Where ACIL Allen saw a transfer of wealth from fossil fuel to consumers, Deloitte saw a transfer of consumers to renewable generators. Is that really the best that they can do? Perhaps they should come clean with the real reasons why these three lobby groups decry the RET, while others such as the Australian Industry Group insist that the RET must continue as is.
The reasons are simple. BCA and MCA represent the vested interests and extractive industries threatened by the transition to clean and renewable energy sources, and new business models. Their opposition is designed to delay the inevitable, while science, long-term economic analysis and popular opinion call for the transition to accelerate.
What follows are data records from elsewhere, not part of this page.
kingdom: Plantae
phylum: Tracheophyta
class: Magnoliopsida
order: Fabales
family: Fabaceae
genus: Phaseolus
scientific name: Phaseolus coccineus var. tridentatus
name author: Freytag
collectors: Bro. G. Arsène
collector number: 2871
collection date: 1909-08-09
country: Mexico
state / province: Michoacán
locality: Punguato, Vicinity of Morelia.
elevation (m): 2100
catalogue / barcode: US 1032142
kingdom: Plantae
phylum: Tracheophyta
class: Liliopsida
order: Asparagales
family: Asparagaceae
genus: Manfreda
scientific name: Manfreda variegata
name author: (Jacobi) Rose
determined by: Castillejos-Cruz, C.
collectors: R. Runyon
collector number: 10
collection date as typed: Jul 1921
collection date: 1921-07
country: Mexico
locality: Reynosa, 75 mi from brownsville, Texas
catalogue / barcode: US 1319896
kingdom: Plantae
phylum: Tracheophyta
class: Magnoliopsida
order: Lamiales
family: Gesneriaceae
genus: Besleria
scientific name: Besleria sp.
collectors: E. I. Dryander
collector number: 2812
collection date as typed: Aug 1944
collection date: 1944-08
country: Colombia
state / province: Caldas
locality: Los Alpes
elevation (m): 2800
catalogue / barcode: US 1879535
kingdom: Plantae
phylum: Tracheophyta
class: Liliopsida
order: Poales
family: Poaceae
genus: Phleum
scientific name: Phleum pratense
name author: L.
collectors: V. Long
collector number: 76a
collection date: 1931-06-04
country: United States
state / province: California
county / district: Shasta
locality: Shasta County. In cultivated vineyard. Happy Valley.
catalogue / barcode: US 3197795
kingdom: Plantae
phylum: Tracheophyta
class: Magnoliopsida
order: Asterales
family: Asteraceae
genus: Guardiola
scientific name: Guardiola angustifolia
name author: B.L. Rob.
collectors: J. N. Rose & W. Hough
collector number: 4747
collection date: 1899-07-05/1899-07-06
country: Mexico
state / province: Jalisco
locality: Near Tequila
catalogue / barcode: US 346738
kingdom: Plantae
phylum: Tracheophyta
Others, such as ACCI’s chief economist Burchell Wilson, just don’t like renewable energy. Last year he described the RET as “crazy” and “bad policy”. Renewable energy, he said, was “producing a product that no one wants to buy.”
That sort of thinking has a lot of sympathy within cabinet. Treasurer Joe Hockey thinks wind turbines are “utterly offensive”; Tony Abbott fears they are growing like mushrooms and don’t work when the sun don’t shine and the wind don’t blow. Agriculture Minister Barnaby Joyce last year lamented the “insane lemming-like desire to go to renewables”. But any plans to bring the RET to a sudden halt, or even diluting it to a “real 20%” target, look certain to by stymied by the Senate, where the Palmer United Party and Ricky Muir have decided to defend the current 41,000GWh target — at least until 2016.
Unfortunately, the position of Palmer et al amounts to little more than a stay of execution. Deferring the debate until 2016 simply does not provide the long-term certainty for off-take agreements and financing to be signed and trigger the $15 billion to $20 billion. Abbott knows he can effectively bring the industry to a halt simply by doing nothing. It’s worked for the last 18 months — with investment in large-scale renewables at their lowest level since 2001. The entire clean energy transition has been funded from the wallets of individual households and businesses, who are investing several billion dollars a year installing rooftop solar.
As for the report commissioned by the lobbyists, perhaps the most damning assessment comes from Deloitte itself. At the conclusion, it includes a small paragraph under the title of Limitations of our work. “This report is prepared solely for the use of the Australian Chamber of Commerce and Industry”, it says. “This report is not intended to and should not be used or relied upon by anyone else and we accept no duty of care to any other person or entity.”